There will not be a lack of addicts because other communities will see we have more space in our shelter and more services and send more to us, as they always have. You can build a shelter to house 800 people and it will fill up and the issues on our streets will only increase. This administration duped us all by saying the Community Care Campus was no longer being considered, yet they slowly are adding one segment at a time.
it is one thing to remove people from the streets if they are posing harm to others, but quite another if they are deemed to pose a harm to themselves. while not a rosy thing to say, we have the right to harm ourselves, so long as we are not harming others while doing so.
Sorry but legislation which has been in place for decades would disagree with you harming yourselves, as long as you are not harming others. And it always ends up costly the taxpayers when you harm yourself, whether healhcare, EMS or police costs. If you are harming yourself intentionally it is a mental health issue.
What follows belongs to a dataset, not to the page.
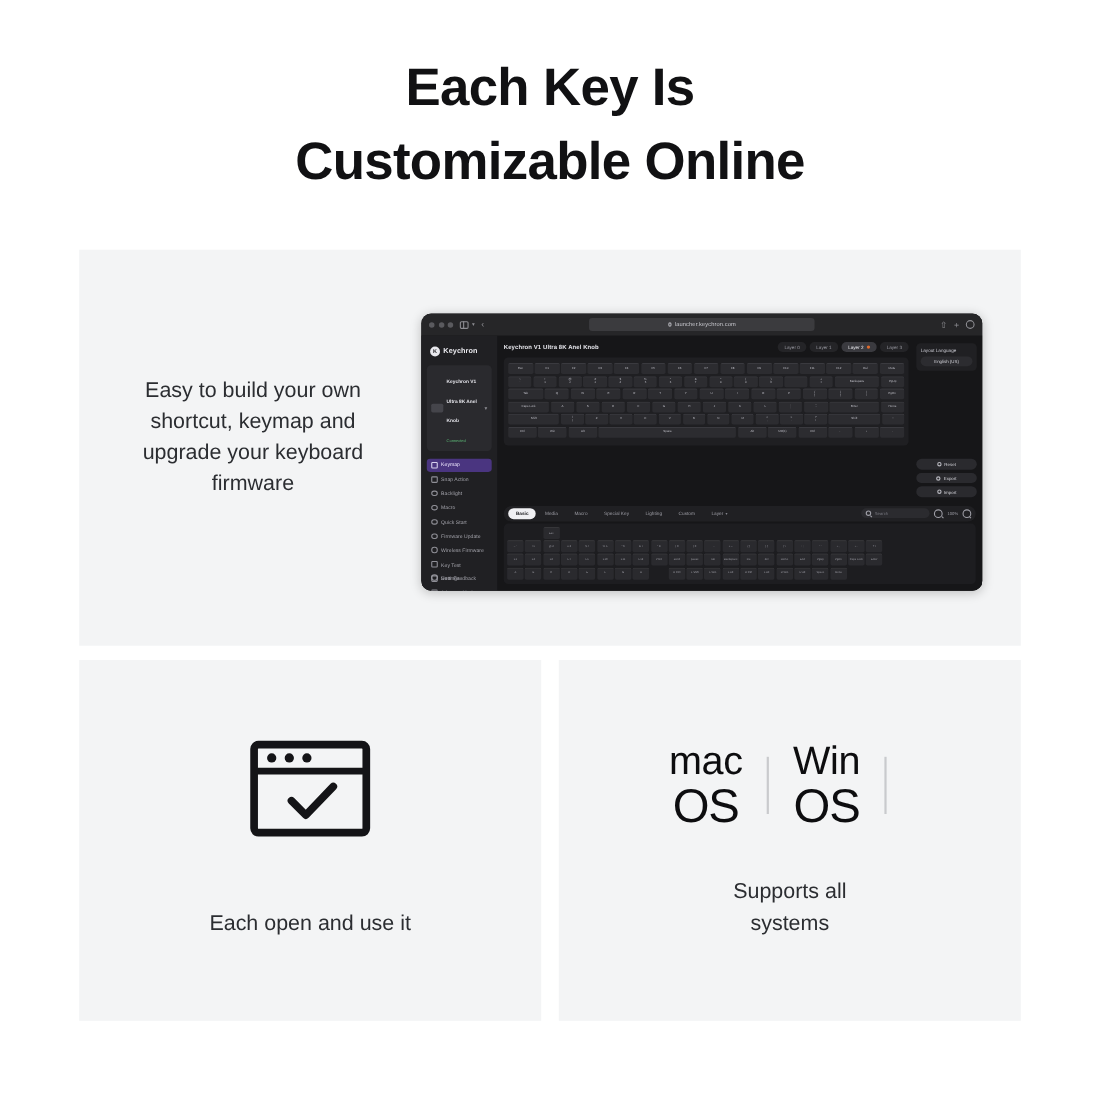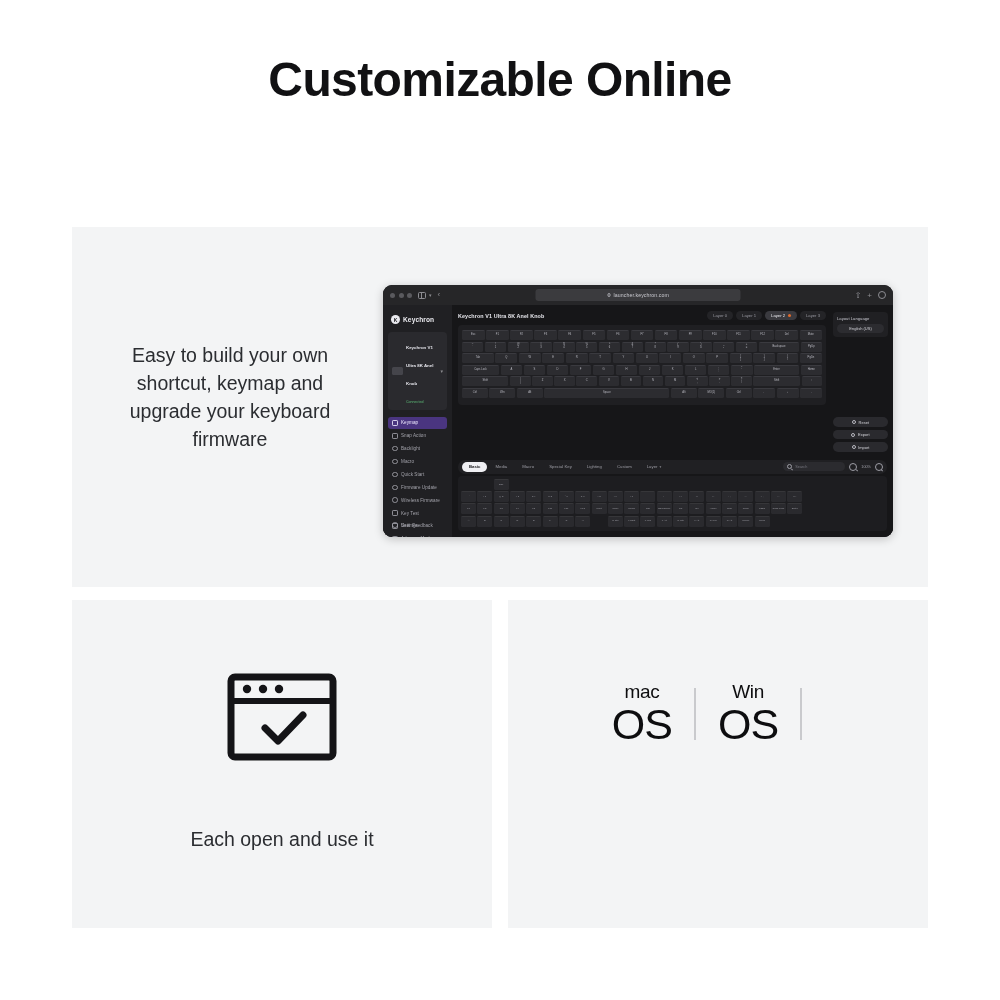"Each Key Is" span { html: none -> <span>Each Key Is</span> }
I am not talking about mountain climbing, skydiving or extreme sports, but actions which harm yourself on purpose.
Here is one link:
https://www.alberta.ca/mental-health-patient-rights
An exerpt-
The Mental Health Act (MHA) allows for involuntary detention and treatment under certain circumstances when 1 or 2 admission or renewal certificates are issued.
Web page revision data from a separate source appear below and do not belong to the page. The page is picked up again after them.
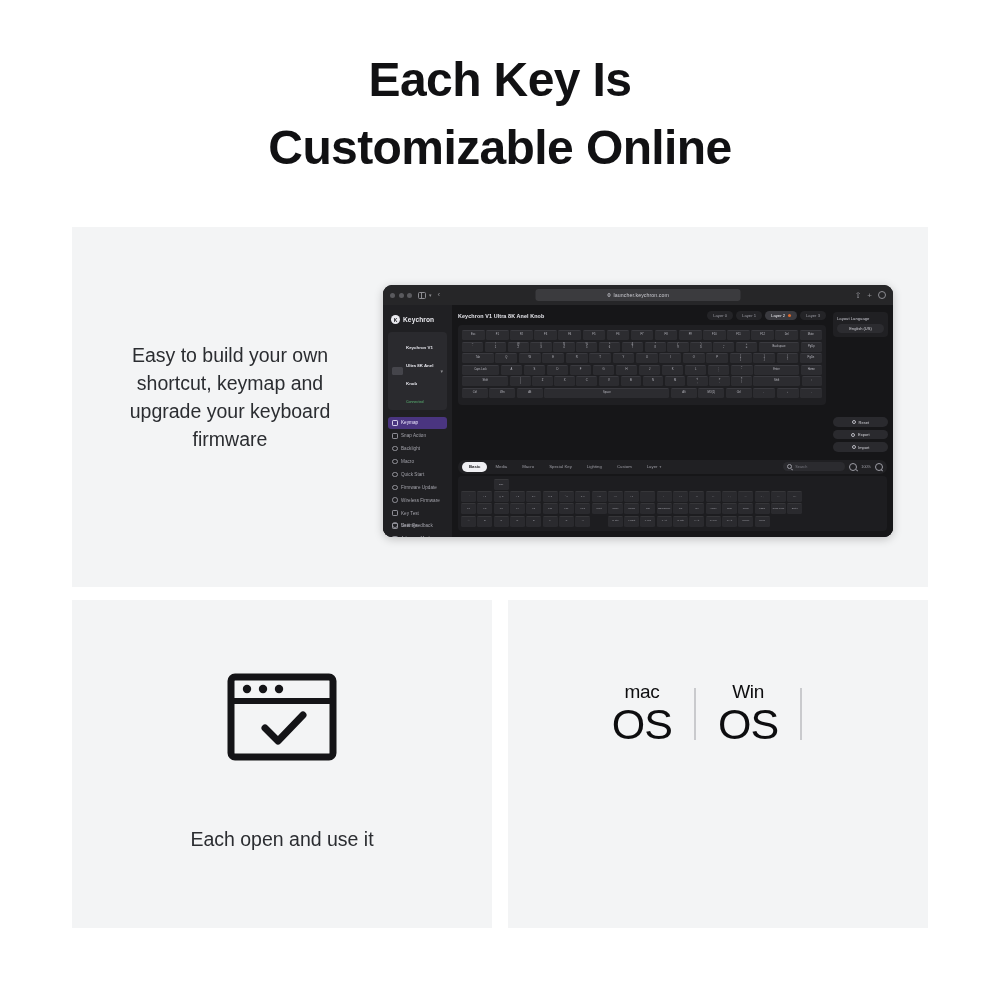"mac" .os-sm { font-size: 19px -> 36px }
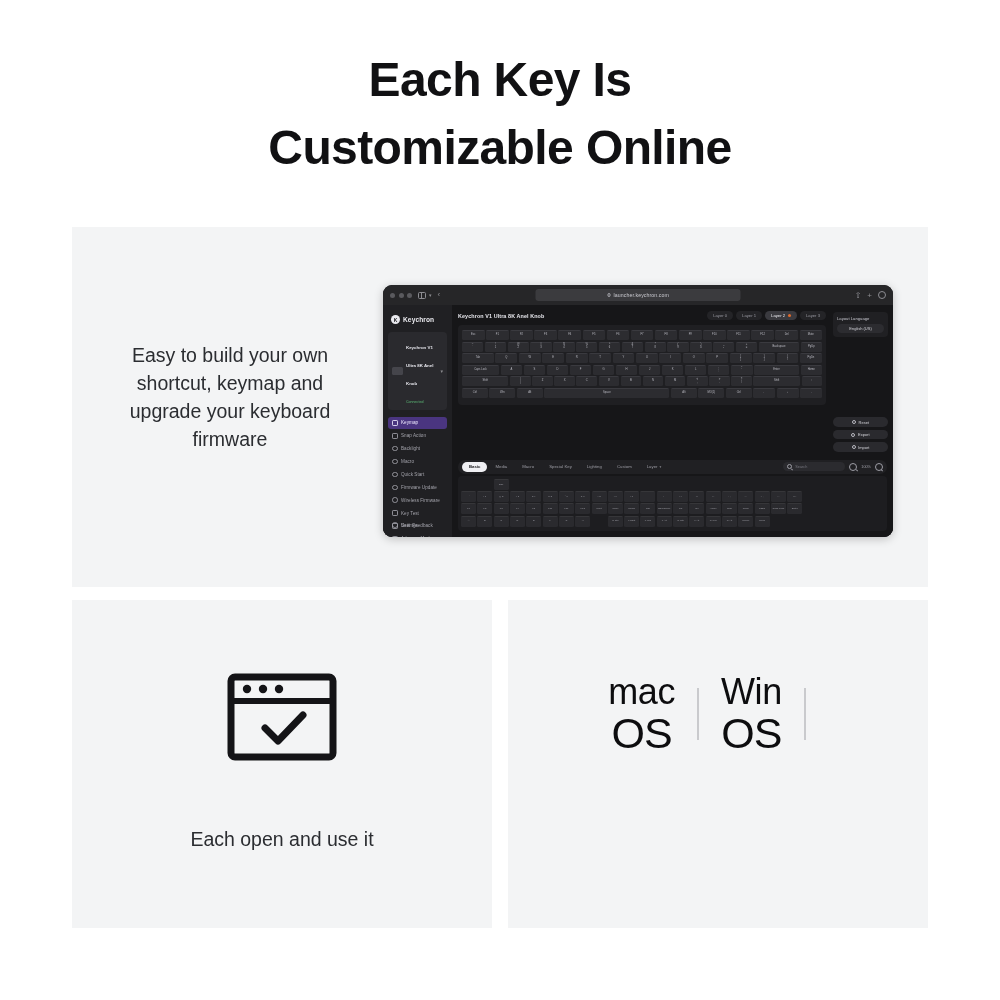"Supports all" p.cap { html: none -> <p> <span>Supports all</span><br> <span>systems</span> </p> }
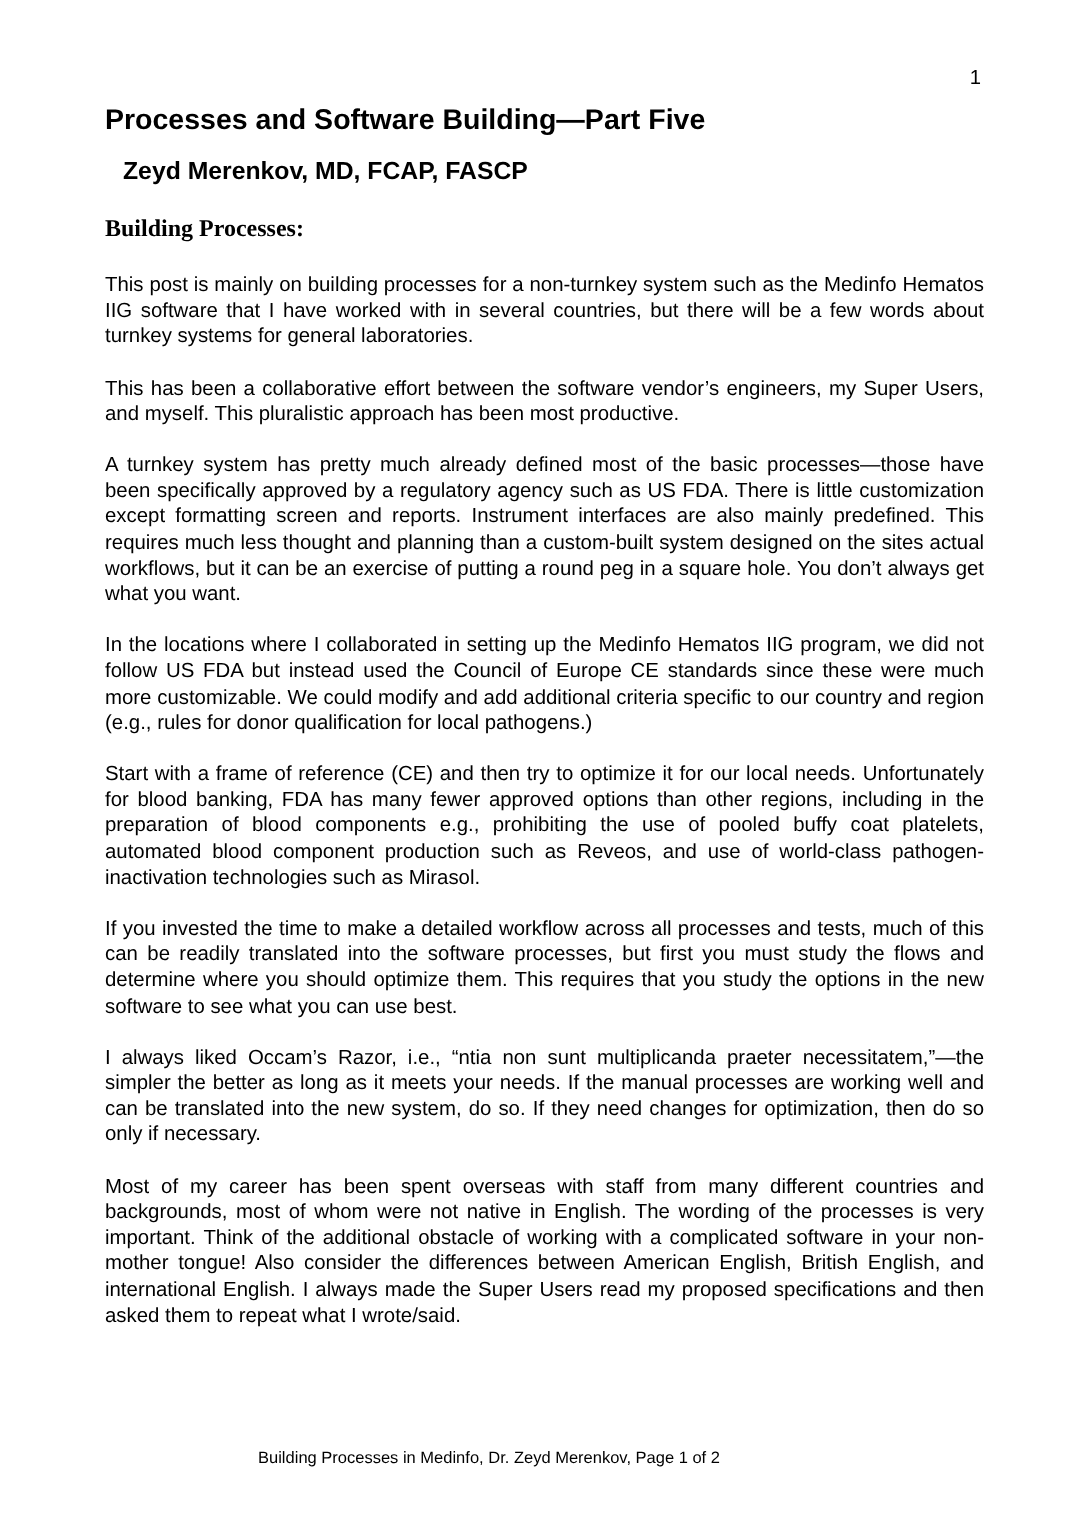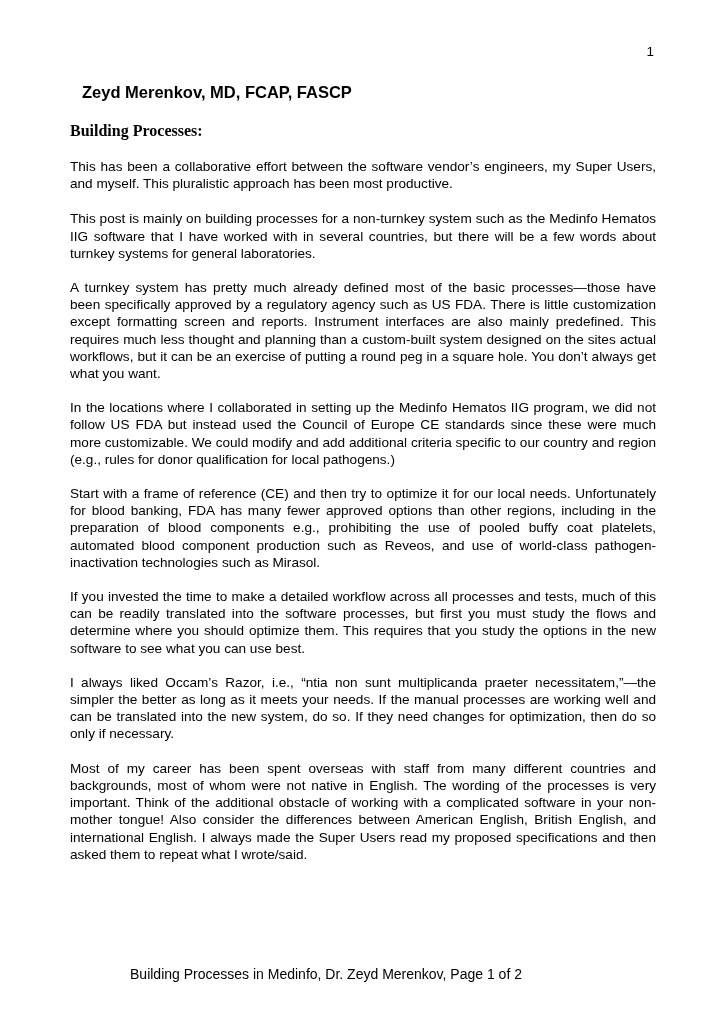"Processes and Software Building—Part" h1.title { html: none -> <h1>Processes and Software Building—Part Five</h1> }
There are rights set out under the act, such as appealing to a review panel, relating to people who are under one admission certificate, formal patients (under 2 certificates), and persons under a community treatment order.
Rights regarding being hospitalized against your will (detention)
You have the right:
-to be told in person of the reasons for your involuntary detention.
-to be informed when your admission certificate expires or is cancelled and provided with a cancellation certificate when applicable.
Rights regarding your treatment
You have the right:
-to refuse treatment if you are mentally competent to make your own treatment decisions.
However, the hospital may control you without your consent if they feel it is necessary to prevent serious bodily harm to you or to another person. Control is the minimal use of restraint, including medication that is reasonable taking into consideration the person’s physical and mental condition.